─── DATA SHOWN ───

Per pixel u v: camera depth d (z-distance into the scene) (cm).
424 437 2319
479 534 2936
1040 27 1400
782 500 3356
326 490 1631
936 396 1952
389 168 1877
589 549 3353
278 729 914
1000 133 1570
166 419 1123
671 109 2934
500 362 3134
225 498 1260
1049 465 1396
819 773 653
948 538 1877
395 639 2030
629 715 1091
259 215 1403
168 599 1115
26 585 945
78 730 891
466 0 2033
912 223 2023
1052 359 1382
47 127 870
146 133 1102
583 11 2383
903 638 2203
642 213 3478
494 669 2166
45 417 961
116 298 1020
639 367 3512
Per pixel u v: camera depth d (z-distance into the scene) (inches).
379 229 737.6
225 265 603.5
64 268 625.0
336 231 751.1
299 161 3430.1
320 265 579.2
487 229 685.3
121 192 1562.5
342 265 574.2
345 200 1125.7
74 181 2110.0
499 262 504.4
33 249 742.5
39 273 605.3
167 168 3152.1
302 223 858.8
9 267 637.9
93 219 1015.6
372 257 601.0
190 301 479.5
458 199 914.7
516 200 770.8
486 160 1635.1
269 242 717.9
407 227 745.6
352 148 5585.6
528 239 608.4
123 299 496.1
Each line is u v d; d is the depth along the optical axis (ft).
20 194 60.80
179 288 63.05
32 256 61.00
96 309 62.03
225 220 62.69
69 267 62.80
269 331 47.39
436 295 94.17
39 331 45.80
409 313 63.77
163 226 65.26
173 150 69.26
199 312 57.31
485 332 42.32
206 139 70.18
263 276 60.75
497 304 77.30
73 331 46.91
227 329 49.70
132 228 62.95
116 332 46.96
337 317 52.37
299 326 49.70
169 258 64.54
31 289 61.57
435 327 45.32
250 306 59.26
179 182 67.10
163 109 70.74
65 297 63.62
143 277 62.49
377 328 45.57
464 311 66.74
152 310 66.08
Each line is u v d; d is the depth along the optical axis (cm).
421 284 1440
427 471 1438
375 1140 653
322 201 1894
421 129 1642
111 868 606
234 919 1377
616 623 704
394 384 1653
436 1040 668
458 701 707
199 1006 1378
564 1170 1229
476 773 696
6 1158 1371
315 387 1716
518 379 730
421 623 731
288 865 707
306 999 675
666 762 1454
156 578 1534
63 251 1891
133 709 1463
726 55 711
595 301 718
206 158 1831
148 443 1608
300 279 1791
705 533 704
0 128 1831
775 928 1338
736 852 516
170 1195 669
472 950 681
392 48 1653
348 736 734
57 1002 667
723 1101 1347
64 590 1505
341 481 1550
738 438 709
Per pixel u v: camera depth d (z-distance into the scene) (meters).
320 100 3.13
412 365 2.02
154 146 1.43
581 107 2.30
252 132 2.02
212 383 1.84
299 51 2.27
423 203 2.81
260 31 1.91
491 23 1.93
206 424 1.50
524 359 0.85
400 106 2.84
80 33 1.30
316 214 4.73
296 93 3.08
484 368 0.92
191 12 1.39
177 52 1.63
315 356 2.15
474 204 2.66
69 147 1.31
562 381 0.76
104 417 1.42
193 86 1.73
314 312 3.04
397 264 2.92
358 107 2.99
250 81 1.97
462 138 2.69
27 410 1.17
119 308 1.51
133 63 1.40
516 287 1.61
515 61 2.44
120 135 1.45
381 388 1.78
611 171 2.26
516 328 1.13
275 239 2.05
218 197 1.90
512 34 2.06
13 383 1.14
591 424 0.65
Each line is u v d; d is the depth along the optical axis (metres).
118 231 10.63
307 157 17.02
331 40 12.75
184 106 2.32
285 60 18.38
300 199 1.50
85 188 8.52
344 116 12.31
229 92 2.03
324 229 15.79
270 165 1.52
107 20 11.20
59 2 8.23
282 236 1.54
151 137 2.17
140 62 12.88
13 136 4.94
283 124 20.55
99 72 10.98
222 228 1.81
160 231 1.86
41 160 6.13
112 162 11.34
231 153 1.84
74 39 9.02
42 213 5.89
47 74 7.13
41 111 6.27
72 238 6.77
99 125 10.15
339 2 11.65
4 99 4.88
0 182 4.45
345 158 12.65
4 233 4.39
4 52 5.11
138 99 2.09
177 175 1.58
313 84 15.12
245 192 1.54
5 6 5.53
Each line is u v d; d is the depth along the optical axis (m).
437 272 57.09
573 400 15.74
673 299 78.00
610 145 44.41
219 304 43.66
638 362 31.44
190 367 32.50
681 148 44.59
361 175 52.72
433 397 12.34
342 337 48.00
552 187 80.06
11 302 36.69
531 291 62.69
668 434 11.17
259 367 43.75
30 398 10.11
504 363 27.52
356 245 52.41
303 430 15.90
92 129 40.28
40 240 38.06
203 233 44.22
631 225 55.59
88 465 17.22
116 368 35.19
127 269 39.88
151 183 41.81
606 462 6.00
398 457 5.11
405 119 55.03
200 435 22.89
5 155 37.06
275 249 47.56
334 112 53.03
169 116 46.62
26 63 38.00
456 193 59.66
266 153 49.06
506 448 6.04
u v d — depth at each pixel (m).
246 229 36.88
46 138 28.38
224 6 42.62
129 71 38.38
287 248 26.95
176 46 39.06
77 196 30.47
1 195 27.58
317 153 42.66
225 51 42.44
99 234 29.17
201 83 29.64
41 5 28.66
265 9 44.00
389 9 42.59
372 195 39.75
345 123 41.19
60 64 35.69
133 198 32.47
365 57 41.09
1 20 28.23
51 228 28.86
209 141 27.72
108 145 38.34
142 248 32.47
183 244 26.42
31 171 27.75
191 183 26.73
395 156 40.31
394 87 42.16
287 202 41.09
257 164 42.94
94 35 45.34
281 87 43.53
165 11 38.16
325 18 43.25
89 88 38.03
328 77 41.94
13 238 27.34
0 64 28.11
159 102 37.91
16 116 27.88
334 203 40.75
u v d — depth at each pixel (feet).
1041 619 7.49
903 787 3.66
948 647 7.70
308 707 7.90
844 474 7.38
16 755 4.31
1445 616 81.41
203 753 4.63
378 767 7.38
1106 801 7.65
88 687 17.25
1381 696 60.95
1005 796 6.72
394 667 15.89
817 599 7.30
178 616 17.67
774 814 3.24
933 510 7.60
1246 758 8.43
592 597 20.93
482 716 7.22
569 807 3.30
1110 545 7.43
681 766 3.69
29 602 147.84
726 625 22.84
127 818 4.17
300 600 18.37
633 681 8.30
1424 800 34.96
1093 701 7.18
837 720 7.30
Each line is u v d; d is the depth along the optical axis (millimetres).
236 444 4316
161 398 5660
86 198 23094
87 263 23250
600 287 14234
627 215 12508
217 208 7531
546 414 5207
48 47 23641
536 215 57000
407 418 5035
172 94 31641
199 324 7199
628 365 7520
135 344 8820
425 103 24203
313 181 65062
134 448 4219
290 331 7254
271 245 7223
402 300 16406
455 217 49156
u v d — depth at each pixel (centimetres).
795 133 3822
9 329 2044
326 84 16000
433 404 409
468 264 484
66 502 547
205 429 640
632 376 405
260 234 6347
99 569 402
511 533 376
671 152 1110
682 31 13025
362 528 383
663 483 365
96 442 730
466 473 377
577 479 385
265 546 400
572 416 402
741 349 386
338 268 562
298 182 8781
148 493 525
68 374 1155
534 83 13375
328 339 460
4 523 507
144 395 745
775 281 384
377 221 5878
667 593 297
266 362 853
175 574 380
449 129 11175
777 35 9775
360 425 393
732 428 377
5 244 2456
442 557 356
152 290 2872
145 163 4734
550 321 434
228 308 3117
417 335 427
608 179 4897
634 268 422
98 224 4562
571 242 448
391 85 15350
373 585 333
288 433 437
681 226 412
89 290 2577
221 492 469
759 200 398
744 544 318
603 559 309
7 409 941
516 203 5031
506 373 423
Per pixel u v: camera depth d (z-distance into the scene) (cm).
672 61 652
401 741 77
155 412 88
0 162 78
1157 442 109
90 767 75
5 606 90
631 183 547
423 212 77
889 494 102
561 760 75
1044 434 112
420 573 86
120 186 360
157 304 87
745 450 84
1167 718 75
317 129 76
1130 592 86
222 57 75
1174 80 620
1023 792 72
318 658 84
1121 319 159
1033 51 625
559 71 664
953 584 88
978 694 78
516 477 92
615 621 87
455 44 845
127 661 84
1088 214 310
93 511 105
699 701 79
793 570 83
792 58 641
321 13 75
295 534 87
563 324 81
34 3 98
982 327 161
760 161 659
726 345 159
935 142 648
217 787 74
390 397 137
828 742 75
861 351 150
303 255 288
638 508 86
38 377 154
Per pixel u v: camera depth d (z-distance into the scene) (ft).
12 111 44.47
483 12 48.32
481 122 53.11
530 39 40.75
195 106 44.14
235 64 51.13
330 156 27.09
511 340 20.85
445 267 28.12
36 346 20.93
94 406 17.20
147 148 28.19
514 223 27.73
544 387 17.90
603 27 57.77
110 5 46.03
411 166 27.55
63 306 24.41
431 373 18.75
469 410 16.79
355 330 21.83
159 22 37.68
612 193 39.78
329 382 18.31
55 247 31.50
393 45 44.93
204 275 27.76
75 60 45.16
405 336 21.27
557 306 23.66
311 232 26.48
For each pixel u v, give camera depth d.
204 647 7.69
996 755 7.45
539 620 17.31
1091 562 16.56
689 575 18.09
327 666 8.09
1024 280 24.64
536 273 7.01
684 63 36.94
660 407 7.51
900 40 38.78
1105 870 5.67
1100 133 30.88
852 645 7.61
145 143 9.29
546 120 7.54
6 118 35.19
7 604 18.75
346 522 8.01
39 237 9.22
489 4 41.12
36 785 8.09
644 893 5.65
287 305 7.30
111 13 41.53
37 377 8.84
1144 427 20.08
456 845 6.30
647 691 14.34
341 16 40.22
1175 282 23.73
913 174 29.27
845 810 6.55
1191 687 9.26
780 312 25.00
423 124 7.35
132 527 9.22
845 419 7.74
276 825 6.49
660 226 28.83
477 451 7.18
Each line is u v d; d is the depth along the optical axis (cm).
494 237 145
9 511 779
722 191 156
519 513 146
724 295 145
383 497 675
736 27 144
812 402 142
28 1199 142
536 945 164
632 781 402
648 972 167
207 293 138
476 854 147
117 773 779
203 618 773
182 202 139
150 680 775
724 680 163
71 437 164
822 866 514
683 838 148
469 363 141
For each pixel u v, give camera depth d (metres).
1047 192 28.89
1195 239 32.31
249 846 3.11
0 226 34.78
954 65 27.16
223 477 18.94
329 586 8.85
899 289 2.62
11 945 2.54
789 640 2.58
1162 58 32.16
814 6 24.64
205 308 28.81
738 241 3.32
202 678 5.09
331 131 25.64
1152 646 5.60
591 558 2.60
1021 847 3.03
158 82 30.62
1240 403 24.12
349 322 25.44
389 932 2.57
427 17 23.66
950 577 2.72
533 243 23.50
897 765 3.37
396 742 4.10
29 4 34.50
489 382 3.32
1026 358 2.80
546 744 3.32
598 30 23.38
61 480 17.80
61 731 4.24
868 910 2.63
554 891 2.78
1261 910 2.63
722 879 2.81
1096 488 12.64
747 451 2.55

───

YOUR OBJECTIVE:
Lines after the one containing "optical axis (ft)." are not part of the task. Output the entries exactly from their first line through that one.

EXERCISE ANSWER:
Per pixel u v: camera depth d (z-distance into the scene) (cm).
424 437 2319
479 534 2936
1040 27 1400
782 500 3356
326 490 1631
936 396 1952
389 168 1877
589 549 3353
278 729 914
1000 133 1570
166 419 1123
671 109 2934
500 362 3134
225 498 1260
1049 465 1396
819 773 653
948 538 1877
395 639 2030
629 715 1091
259 215 1403
168 599 1115
26 585 945
78 730 891
466 0 2033
912 223 2023
1052 359 1382
47 127 870
146 133 1102
583 11 2383
903 638 2203
642 213 3478
494 669 2166
45 417 961
116 298 1020
639 367 3512
Per pixel u v: camera depth d (z-distance into the scene) (inches).
379 229 737.6
225 265 603.5
64 268 625.0
336 231 751.1
299 161 3430.1
320 265 579.2
487 229 685.3
121 192 1562.5
342 265 574.2
345 200 1125.7
74 181 2110.0
499 262 504.4
33 249 742.5
39 273 605.3
167 168 3152.1
302 223 858.8
9 267 637.9
93 219 1015.6
372 257 601.0
190 301 479.5
458 199 914.7
516 200 770.8
486 160 1635.1
269 242 717.9
407 227 745.6
352 148 5585.6
528 239 608.4
123 299 496.1
Each line is u v d; d is the depth along the optical axis (ft).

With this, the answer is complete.